Quote word for word the lines between the one containing "genus: Microplasma" and the one containing "family: Sapindaceae", inclusive.

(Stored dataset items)
'''

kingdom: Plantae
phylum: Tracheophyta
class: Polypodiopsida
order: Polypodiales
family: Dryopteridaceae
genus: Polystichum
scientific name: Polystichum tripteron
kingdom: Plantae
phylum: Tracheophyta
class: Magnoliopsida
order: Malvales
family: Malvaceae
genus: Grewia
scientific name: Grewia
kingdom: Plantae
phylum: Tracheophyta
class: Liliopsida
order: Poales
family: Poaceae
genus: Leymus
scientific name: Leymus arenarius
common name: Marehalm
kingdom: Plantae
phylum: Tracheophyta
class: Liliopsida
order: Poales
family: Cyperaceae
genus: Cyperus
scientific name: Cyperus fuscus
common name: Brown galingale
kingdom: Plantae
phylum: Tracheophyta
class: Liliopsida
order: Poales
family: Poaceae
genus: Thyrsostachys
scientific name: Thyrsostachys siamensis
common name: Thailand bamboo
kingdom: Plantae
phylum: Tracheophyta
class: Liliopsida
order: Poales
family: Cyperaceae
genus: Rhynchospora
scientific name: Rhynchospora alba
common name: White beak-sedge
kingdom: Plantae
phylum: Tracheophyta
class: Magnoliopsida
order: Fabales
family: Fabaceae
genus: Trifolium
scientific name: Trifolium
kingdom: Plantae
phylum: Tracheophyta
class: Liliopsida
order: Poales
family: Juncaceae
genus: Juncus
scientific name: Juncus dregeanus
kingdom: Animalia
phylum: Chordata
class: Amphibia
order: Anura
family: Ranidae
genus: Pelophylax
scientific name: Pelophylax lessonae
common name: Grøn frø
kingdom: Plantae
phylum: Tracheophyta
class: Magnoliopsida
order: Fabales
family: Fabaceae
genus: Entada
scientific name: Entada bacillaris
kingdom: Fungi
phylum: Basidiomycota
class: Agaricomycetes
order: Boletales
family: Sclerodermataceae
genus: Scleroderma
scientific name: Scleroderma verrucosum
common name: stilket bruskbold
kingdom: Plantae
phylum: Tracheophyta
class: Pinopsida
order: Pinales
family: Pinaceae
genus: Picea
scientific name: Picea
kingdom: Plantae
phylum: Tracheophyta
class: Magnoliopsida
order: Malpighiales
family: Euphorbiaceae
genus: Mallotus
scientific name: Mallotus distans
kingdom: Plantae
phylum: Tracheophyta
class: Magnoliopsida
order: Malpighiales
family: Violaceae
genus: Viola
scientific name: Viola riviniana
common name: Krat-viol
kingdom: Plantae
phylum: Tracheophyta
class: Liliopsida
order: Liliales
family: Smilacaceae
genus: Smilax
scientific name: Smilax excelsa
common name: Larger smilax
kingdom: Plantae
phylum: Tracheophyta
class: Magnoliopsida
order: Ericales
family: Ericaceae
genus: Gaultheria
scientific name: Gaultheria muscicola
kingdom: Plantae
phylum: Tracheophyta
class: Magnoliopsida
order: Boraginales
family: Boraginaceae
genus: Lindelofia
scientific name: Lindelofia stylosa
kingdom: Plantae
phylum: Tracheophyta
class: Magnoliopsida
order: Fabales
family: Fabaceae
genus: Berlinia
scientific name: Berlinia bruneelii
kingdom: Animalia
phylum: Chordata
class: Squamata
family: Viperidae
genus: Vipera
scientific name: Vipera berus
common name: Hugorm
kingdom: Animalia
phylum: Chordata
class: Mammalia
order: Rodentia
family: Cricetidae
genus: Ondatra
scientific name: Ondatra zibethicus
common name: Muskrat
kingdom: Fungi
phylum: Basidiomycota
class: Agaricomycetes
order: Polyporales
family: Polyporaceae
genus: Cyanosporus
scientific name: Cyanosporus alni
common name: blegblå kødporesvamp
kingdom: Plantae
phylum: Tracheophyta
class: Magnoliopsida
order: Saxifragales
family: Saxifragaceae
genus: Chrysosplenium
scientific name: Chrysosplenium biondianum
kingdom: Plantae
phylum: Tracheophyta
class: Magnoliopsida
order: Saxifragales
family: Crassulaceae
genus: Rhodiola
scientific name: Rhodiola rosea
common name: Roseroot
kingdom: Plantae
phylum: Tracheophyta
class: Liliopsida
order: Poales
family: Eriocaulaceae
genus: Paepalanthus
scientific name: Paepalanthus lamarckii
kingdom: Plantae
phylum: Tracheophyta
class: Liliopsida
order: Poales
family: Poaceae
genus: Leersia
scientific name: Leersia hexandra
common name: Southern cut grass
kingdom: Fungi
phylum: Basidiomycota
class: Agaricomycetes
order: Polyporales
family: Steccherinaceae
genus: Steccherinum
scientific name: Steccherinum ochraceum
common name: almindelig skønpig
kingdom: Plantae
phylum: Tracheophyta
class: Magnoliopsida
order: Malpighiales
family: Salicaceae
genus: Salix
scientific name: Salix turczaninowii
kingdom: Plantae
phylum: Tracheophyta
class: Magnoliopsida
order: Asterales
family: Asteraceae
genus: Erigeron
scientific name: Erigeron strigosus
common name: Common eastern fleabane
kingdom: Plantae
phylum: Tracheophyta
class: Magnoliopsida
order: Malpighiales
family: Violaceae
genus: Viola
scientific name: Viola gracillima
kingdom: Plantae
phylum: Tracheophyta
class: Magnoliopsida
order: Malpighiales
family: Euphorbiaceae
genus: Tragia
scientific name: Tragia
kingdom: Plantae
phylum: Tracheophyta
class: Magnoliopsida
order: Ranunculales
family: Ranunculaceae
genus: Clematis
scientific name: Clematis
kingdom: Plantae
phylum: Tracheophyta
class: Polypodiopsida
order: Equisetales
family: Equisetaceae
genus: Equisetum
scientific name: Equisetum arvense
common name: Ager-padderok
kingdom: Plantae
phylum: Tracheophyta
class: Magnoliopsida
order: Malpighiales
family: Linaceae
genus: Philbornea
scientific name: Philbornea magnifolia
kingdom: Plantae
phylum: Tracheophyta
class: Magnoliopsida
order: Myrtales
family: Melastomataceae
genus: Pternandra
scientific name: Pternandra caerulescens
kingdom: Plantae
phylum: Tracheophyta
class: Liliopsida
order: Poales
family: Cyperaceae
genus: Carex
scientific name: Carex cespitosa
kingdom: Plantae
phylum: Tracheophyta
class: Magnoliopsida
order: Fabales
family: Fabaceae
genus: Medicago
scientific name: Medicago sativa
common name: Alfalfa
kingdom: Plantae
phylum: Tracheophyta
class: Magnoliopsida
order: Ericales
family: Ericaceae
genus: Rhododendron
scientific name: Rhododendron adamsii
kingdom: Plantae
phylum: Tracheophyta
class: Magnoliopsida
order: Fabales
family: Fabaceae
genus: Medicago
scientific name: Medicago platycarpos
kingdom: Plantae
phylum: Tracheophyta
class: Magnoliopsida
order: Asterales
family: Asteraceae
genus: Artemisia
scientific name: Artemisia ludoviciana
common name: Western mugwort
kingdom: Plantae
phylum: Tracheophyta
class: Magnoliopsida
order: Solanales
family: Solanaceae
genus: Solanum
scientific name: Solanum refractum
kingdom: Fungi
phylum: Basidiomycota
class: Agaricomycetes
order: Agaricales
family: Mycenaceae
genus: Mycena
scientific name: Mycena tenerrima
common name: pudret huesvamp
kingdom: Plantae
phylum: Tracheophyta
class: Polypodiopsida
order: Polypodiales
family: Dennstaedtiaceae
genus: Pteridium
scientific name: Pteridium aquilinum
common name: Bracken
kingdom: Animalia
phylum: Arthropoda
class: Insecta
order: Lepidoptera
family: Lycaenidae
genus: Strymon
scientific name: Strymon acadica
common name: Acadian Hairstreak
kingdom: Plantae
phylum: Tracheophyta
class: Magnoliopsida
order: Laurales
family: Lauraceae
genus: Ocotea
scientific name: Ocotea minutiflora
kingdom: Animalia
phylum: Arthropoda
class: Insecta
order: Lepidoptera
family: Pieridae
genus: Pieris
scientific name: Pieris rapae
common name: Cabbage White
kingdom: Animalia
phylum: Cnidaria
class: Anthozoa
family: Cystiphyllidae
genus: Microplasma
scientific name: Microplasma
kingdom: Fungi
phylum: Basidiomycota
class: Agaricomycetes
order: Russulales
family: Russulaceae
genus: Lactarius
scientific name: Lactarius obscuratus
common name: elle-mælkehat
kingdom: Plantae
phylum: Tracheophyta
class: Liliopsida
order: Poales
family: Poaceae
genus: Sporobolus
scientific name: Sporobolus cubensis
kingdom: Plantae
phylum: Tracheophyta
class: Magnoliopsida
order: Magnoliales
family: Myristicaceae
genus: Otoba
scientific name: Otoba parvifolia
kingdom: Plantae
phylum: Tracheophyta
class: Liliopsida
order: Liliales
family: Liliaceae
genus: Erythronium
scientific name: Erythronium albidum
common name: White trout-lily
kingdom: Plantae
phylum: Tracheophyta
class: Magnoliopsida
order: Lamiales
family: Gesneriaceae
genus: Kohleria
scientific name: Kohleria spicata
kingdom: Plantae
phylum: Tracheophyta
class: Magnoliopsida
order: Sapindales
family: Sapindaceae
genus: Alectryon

'''

WORKED SOLUTION:
genus: Microplasma
scientific name: Microplasma
kingdom: Fungi
phylum: Basidiomycota
class: Agaricomycetes
order: Russulales
family: Russulaceae
genus: Lactarius
scientific name: Lactarius obscuratus
common name: elle-mælkehat
kingdom: Plantae
phylum: Tracheophyta
class: Liliopsida
order: Poales
family: Poaceae
genus: Sporobolus
scientific name: Sporobolus cubensis
kingdom: Plantae
phylum: Tracheophyta
class: Magnoliopsida
order: Magnoliales
family: Myristicaceae
genus: Otoba
scientific name: Otoba parvifolia
kingdom: Plantae
phylum: Tracheophyta
class: Liliopsida
order: Liliales
family: Liliaceae
genus: Erythronium
scientific name: Erythronium albidum
common name: White trout-lily
kingdom: Plantae
phylum: Tracheophyta
class: Magnoliopsida
order: Lamiales
family: Gesneriaceae
genus: Kohleria
scientific name: Kohleria spicata
kingdom: Plantae
phylum: Tracheophyta
class: Magnoliopsida
order: Sapindales
family: Sapindaceae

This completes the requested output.